The rum that Bergeron used is no longer produced. Beachbum Berry (an excellent source for tiki cocktail history) recommends Rhum Clément VSOP Martinique Rum and Appleton Estate Extra Dark Jamaican Rum. If you cannot find those, there are many suitable alternatives.

Bergeron and other tiki bartenders were notorious for guarding their recipes against competitors. Over the years, their secrets slowly came out. However, just like every other story in the bar, there's a good possibility that even these so-called original recipes have been tweaked a few times.

Many interpretations of the mai tai pile layers of tropical fruit on top of rum. They range in color from a brilliant red to bright blue. It seems that, at one time, every bar in the tropics created their own rum cocktail and simply gave it the mai tai name.

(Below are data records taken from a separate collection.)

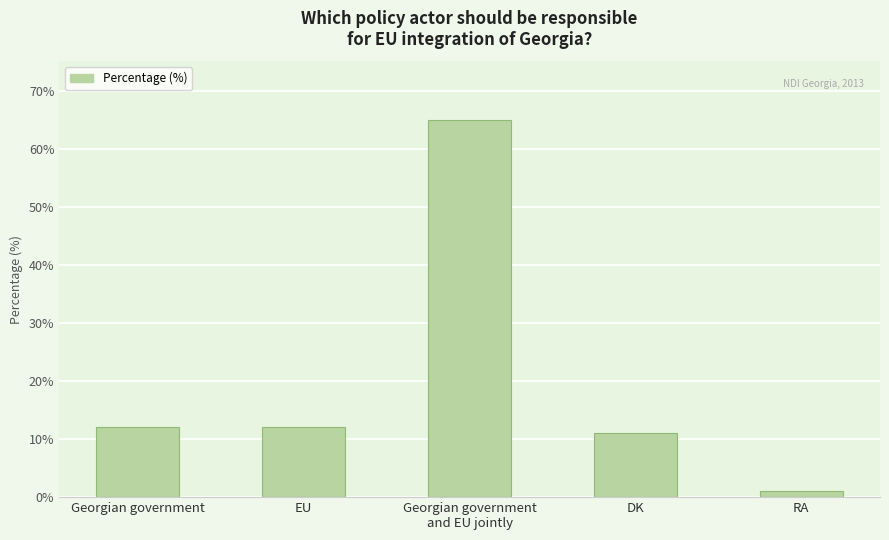

Reading left to right, what are all the values shown in this chart?

12	12	65	11	1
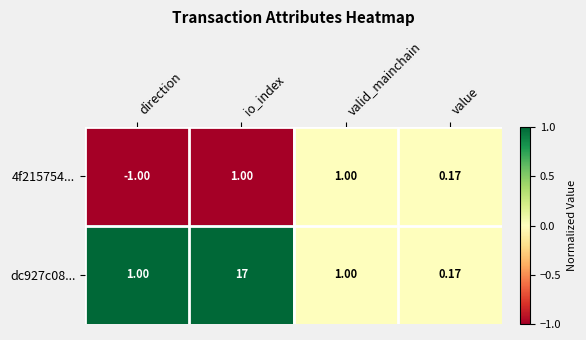

How many values in 4f215754... are above zero?

3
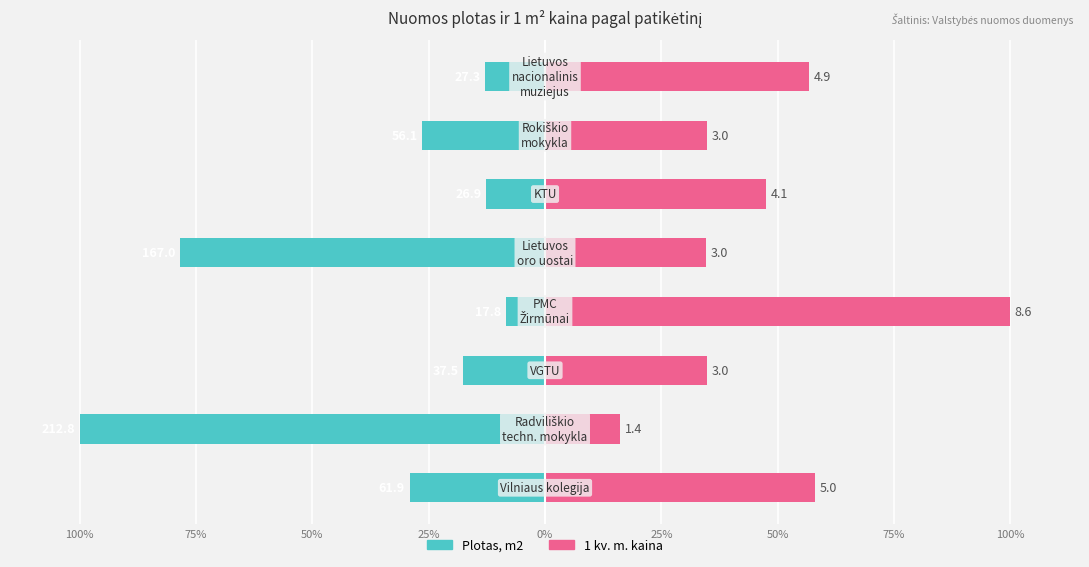

Reading right to left, list all the values displayed in this chart.

Plotas, m2: 75%=-12.8	50%=-26.4	25%=-12.6	0%=-78.5	25%=-8.4	50%=-17.6	75%=-100.0	100%=-29.1
1 kv. m. kaina: 75%=56.8	50%=34.8	25%=47.5	0%=34.6	25%=100.0	50%=34.8	75%=16.2	100%=57.9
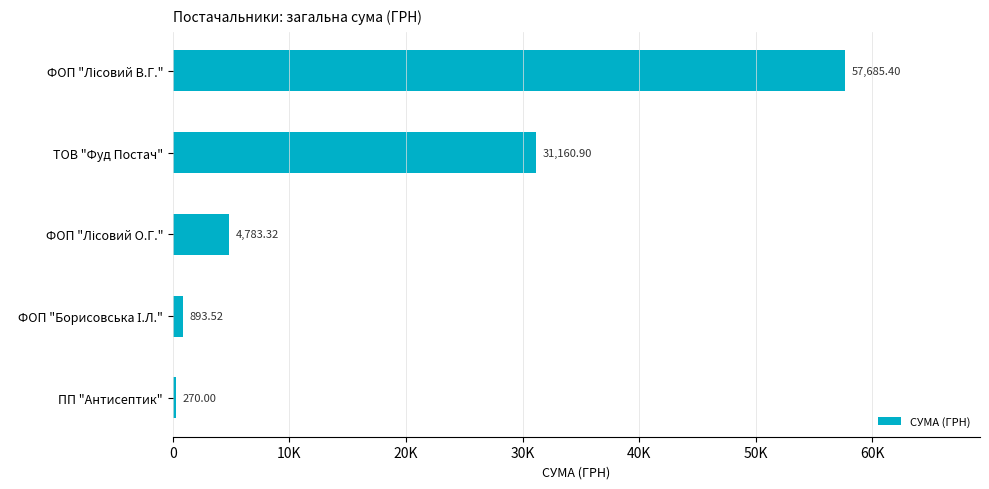

At which label is the value closest to 28977?

ТОВ "Фуд Постач"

This is not to say that any of the newer mai tais are bad. In fact, many are quite delicious and just as appealing as the Bahama mama and blue Hawaiian. However, they are not the mai tai as it was originally intended and this is an important point to keep in mind. Many bar arguments have been started by questioning the real mai tai and, quite honestly, no one can really win that debate.

Recipe Variations

  • One popular version of the mai tai is very similar to Bergeron's. To make it, shake 1 ounce of light rum with 1/2 ounce each of fresh lime juice, orange curaçao, and orgeat syrup. Strain into an old-fashioned glass with fresh ice and float 1 ounce dark rum on top, garnishing it with a cherry.
  • Among the fruitier mai tai recipes, this version is worth mixing up: Shake 1 ounce of light rum, 1/2 ounce of triple sec, 1/4 ounce of lime juice, 1 1/2 ounces each of pineapple juice and orange juice, and a dash of grenadine with ice. Strain into an old-fashioned glass half-filled with ice, then float 1/2 ounce dark rum on top. Garnish it with a cherry.

How Strong Is a Mai Tai?

Most mai tai recipes are rather potent drinks and mix up to about 20 percent ABV (40 proof) when made with 80 proof rum. Though they can get much stronger, some of the fruitiest recipes will be slightly lighter. This can be deceptive because the sweet fruit juice can trick you into drinking more than you might like. When you're enjoying the sun on a hot beach, that can be dangerous, so be sure to drink plenty of water along with any mai tai.